* **Work item**: Turn every line of text in the records below into one numbered list, skipping any blank lines and leaving the pictures out.

─── Source material

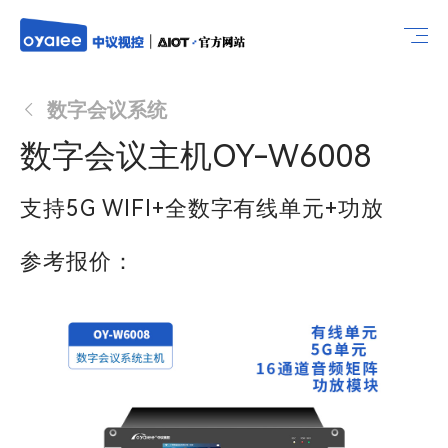
数字会议系统
数字会议主机OY-W6008
支持5G WIFI+全数字有线单元+功放
参考报价：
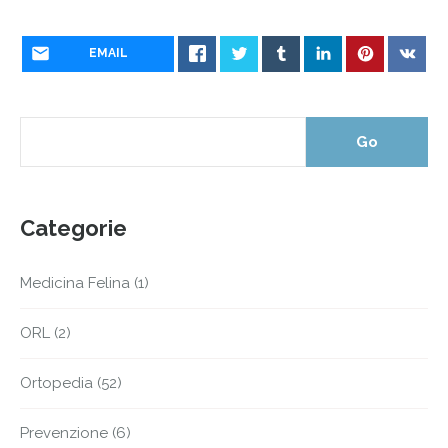
EMAIL
Categorie
Medicina Felina
(1)
ORL
(2)
Ortopedia
(52)
Prevenzione
(6)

──────

* **Answer below**:
1. 数字会议系统
2. 数字会议主机OY-W6008
3. 支持5G WIFI+全数字有线单元+功放
4. 参考报价：
5. EMAIL
6. Categorie
7. Medicina Felina
8. (1)
9. ORL
10. (2)
11. Ortopedia
12. (52)
13. Prevenzione
14. (6)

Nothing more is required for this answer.